PETUNJUK TUGAS:
1/ Menurut bacaan tentang menunjukkan kebaikan, melalui apa saja cara menunjukkan kebaikan dapat dilakukan?
2/ Ulangi persis baris-baris dalam daftar entri mulai dari baris yang memuat "scientific name: Aglossa pinguinalis" sampai akhir daftar entri, termasuk baris awal dan baris akhirnya.

BACAAN:
Edisi 2109
—
“Barangsiapa menunjukkan kepada kebaikan, akan mendapatkan pahala seperti orang yang melakukannya” (HR. Muslim)
Cara menunjukkan kebaikan dapat dilakukan melalui lisan, tulisan, atau perbuatan. Mencakup mengajarkan agama, mengajak pada kebaikan, dan mencegah kemungkaran.
Obyek yang ditunjuki kebaikan tidak dibatasi, melainkan mencakup semua orang, termasuk mereka yang mungkin tidak seiman atau orang jahat sekalipun.
Wujud kebaikan yang diajarkan meliputi ilmu agama seperti ibadah, akhlak dan adab, serta ilmu dunia. Memberikan manfaat kepada orang lain dengan ilmu yang dimiliki menjadi bentuk nyata dari kebaikan.
Pentingnya memulai dari keluarga dalam menunjukkan kebaikan, sebagaimana yang ditekankan dalam ajaran agama Islam.
—
Rasulullah shallallahu’alaihi wasallam bersabda,
من دَلَّ على خيرٍ فله مثلُ أجرِ فاعلِه
“Barangsiapa yang menunjuki kebaikan (kepada orang lain) maka dia akan mendapatkan pahala seperti pahala orang yang mengerjakannya” (HR. Muslim)
Hadis ini jika ditinjau dari tiga sisi maka mengandung beberapa pertanyaan bagaiamana cara menunjukkan kepada kebaikan, siapa yang ditunjuki kebaikan dan apa wujud dari kebaikan yang diajarkan tersebut?

DAFTAR ENTRI:
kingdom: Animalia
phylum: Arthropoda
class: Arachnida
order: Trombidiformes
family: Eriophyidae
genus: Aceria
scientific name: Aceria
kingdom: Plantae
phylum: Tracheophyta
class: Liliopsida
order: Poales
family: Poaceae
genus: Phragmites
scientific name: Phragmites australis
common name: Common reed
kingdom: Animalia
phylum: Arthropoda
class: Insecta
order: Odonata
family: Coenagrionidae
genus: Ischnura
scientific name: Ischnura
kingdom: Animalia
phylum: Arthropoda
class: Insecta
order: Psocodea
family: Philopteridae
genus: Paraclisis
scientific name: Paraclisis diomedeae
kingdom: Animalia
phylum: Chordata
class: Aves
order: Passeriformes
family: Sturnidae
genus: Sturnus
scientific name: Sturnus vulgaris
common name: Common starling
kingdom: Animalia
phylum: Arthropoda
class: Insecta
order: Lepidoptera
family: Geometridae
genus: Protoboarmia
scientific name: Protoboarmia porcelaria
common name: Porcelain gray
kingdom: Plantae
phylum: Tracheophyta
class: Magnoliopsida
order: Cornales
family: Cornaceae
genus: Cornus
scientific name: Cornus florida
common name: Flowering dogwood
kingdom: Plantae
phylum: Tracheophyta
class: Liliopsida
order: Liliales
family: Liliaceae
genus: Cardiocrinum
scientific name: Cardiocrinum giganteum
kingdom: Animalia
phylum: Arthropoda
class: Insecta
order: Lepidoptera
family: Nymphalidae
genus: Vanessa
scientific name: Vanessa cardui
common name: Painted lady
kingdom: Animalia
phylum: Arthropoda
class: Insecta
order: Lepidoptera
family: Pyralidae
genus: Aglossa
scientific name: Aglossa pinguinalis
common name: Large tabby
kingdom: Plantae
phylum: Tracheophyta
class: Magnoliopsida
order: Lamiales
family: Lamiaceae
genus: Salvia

JAWABAN TIAP TUGAS:
1/ Melalui lisan, tulisan, atau perbuatan.

2/
scientific name: Aglossa pinguinalis
common name: Large tabby
kingdom: Plantae
phylum: Tracheophyta
class: Magnoliopsida
order: Lamiales
family: Lamiaceae
genus: Salvia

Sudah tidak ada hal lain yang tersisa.